Thursday, 8 September 2011

Customs introduces self-assessment

Vide Finance Act, 2011, ‘self-assessment’ has been introduced under the Customs Act.
Under ‘self-assessment’, responsibility of filing correct declaration lies with the importer or exporter. The declaration filed by the importer or exporter may be verified by the proper officer when so interdicted by the Risk Management Systems (RMS). In rare cases, such interdiction may also be made with the approval of the Commissioner of Customs or an officer duly authorised by him, who shall not be below the rank of Additional Commissioner of Customs, and that will necessarily be done after making a record of the same in the EDI system.
On account of interdictions, Bills of Entry may either be taken up for action of review of assessment or for examination of the imported goods or both. If the self-assessment is found to be incorrect, the duty may be reassessed. In cases where there is no interdiction, there will be no cause for the declaration filed by the importer to be taken up for verification, and such Bills of Entry will be straightaway facilitated for clearance without assessment and examination, on payment of duty, if any.
Further, provisions have been made in Section 17 of the Customs Act, 1962 to empower the officers of Customs to carry out verification of correctness of assessment of duty relating to imported or export goods at premises of the importer or exporter. This will lead to introduction of ‘On-Site Post Clearance Audit’ in Customs in near future. The focus of self-assessment is reliance on declarations made by the importer and exporter for higher facilitation of consignment at Customs stations and verification of correctness of documents at importer’s or exporter’s premises to detect any infringement. Thus, self-assessment has provided a legal framework to significantly enhance facilitation level in Customs by reducing pre-clearance checks based on risk parameters in case of self-assessed documents.

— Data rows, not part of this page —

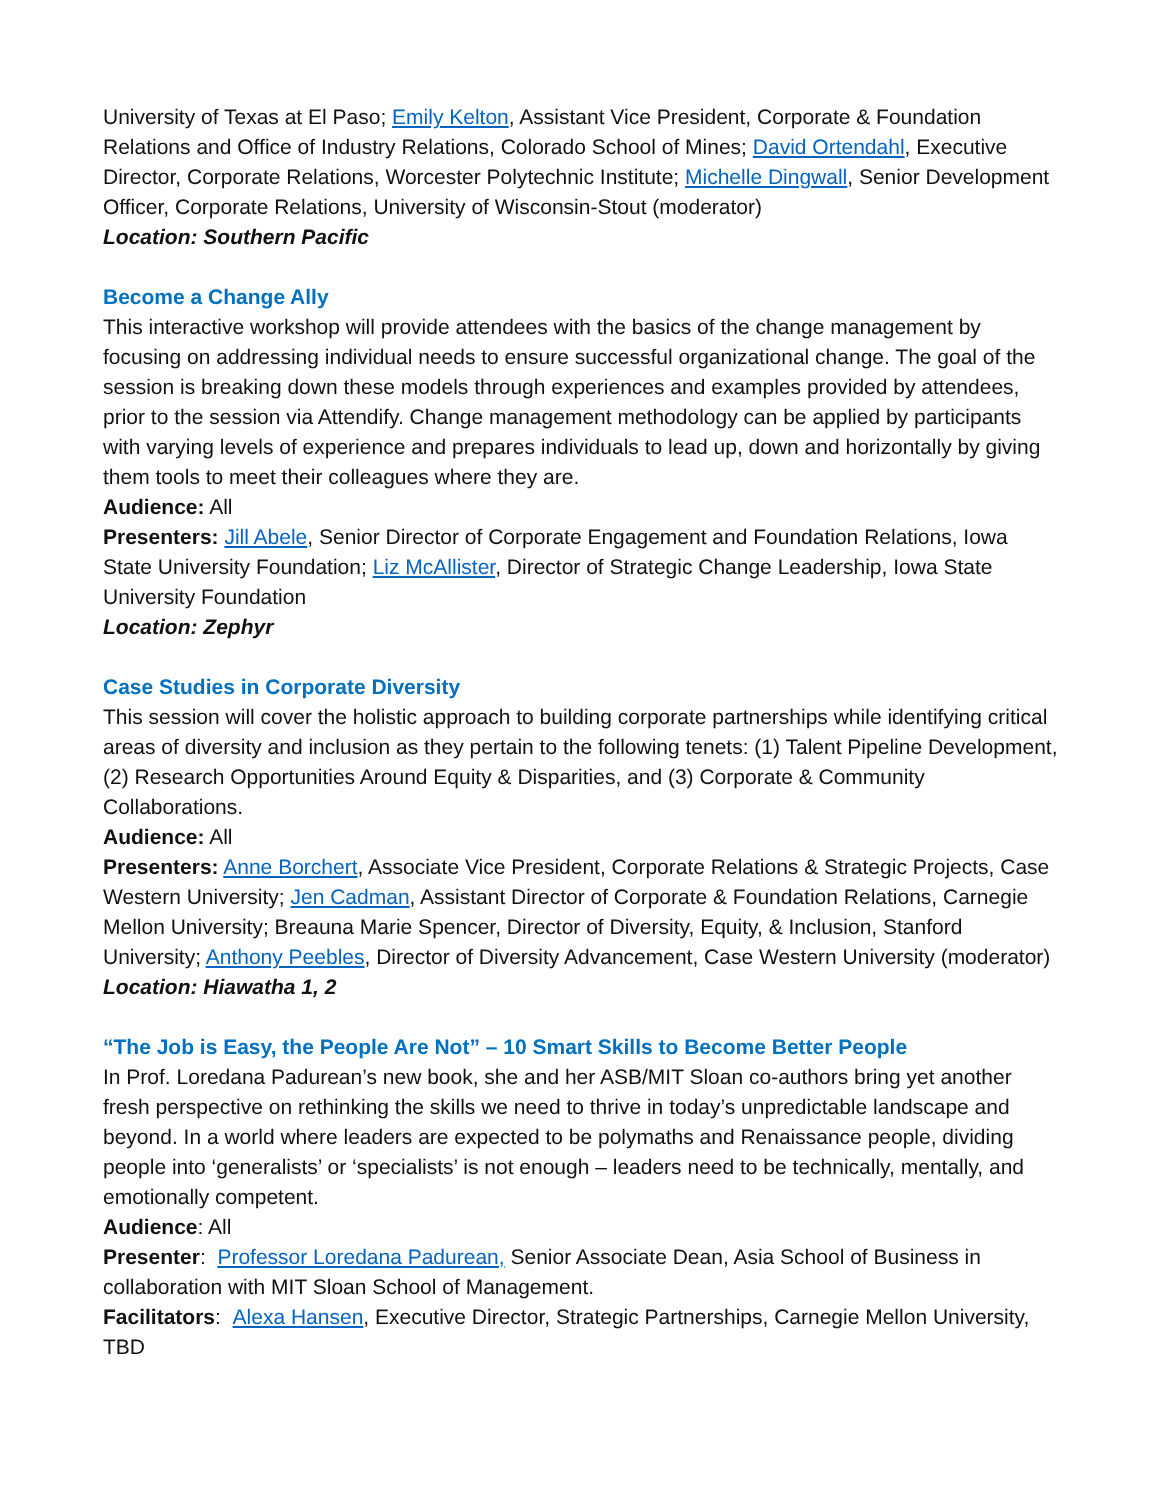University of Texas at El Paso; Emily Kelton, Assistant Vice President, Corporate & Foundation Relations and Office of Industry Relations, Colorado School of Mines; David Ortendahl, Executive Director, Corporate Relations, Worcester Polytechnic Institute; Michelle Dingwall, Senior Development Officer, Corporate Relations, University of Wisconsin-Stout (moderator)
Location: Southern Pacific
Become a Change Ally
This interactive workshop will provide attendees with the basics of the change management by focusing on addressing individual needs to ensure successful organizational change. The goal of the session is breaking down these models through experiences and examples provided by attendees, prior to the session via Attendify. Change management methodology can be applied by participants with varying levels of experience and prepares individuals to lead up, down and horizontally by giving them tools to meet their colleagues where they are.
Audience: All
Presenters: Jill Abele, Senior Director of Corporate Engagement and Foundation Relations, Iowa State University Foundation; Liz McAllister, Director of Strategic Change Leadership, Iowa State University Foundation
Location: Zephyr
Case Studies in Corporate Diversity
This session will cover the holistic approach to building corporate partnerships while identifying critical areas of diversity and inclusion as they pertain to the following tenets: (1) Talent Pipeline Development, (2) Research Opportunities Around Equity & Disparities, and (3) Corporate & Community Collaborations.
Audience: All
Presenters: Anne Borchert, Associate Vice President, Corporate Relations & Strategic Projects, Case Western University; Jen Cadman, Assistant Director of Corporate & Foundation Relations, Carnegie Mellon University; Breauna Marie Spencer, Director of Diversity, Equity, & Inclusion, Stanford University; Anthony Peebles, Director of Diversity Advancement, Case Western University (moderator)
Location: Hiawatha 1, 2
“The Job is Easy, the People Are Not” – 10 Smart Skills to Become Better People
In Prof. Loredana Padurean’s new book, she and her ASB/MIT Sloan co-authors bring yet another fresh perspective on rethinking the skills we need to thrive in today’s unpredictable landscape and beyond. In a world where leaders are expected to be polymaths and Renaissance people, dividing people into ‘generalists’ or ‘specialists’ is not enough – leaders need to be technically, mentally, and emotionally competent.
Audience: All
Presenter: Professor Loredana Padurean, Senior Associate Dean, Asia School of Business in collaboration with MIT Sloan School of Management.
Facilitators: Alexa Hansen, Executive Director, Strategic Partnerships, Carnegie Mellon University, TBD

It is felt that subsequent to introduction of self assessment, the existing facilitation levels under RMS could be increased as responsibility of filing correct declarations has been shifted to importers and exporters. The idea is to move towards a trust-based Customs control. Therefore, risk-based techniques are desired to be fine-tuned to meet this objective. The risk parameters and risk rules should be so designed so as to have an effective interdiction system. The matter was also discussed in the meeting of National Risk Management Committee (NRMC) wherein it was decided that conceptually there should be a fixed target for facilitation for different facilities such as air cargo, ports, ICDs, etc.
It has been reported that the level of facilitation on an average in the last year in air, sea and ICD was 60 per cent, 50 per cent and 40 per cent, respectively. Also, large numbers of transactions selected by RMS were actually found to be compliant. Therefore, it is felt that there is a need to control the interdiction in RMS and comprehensively rationalise various interventions, targets, rules. Similarly, there is a need to check tendency of faulty and indiscriminate construction of targets, etc. by local Commissioners.
It is on record that faulty and indiscriminate targets have resulted in false hits and unnecessary interventions. These ineffective interdictions have resulted in delay in clearance of goods. It is assumed that if this rationalisation of redundant and ineffective targets of Local Risk Management (LRM) and National Risk Management (NRM) are carried out, the percentage of facilitation is bound to increase substantially.
To streamline the procedures and for effective implementation of self-assessment using RMS, the Board has decided that the facilitation target of 80 per cent for air cargo complexes, 70 per cent for seaports and 60 per cent for ICDs should be achieved in the next six months.
Further, to make NRMC broadbased, it has been decided to include Joint Secretary (Customs), CBEC, as one of the members of the Committee. Para 5.2 of Board's Circular No.23/2007-Customs dated 28.6.2007 stands modified to the above extent. The Board has also desired that meeting of NRMC should be held every quarter as outlined in the Board Circular without any exception.
The Board wants the decisions taken by it to be complied with strictly. The DG (Systems) and RMD will ensure that necessary rationalisation and fine-tuning of the Risk Management System is carried out in a time-bound manner so that desired level of facilitation as set out by the Board in respect of air cargo complexes, seaports and ICDs can be achieved. The Board also expects the DG (Systems) to send a report at intervals of two months detailing progress made in this regard. The first such report has to be sent on October 25.
Difficulties faced, if any, are to be immediately brought to the notice of the Board, stressed a Customs communiqué.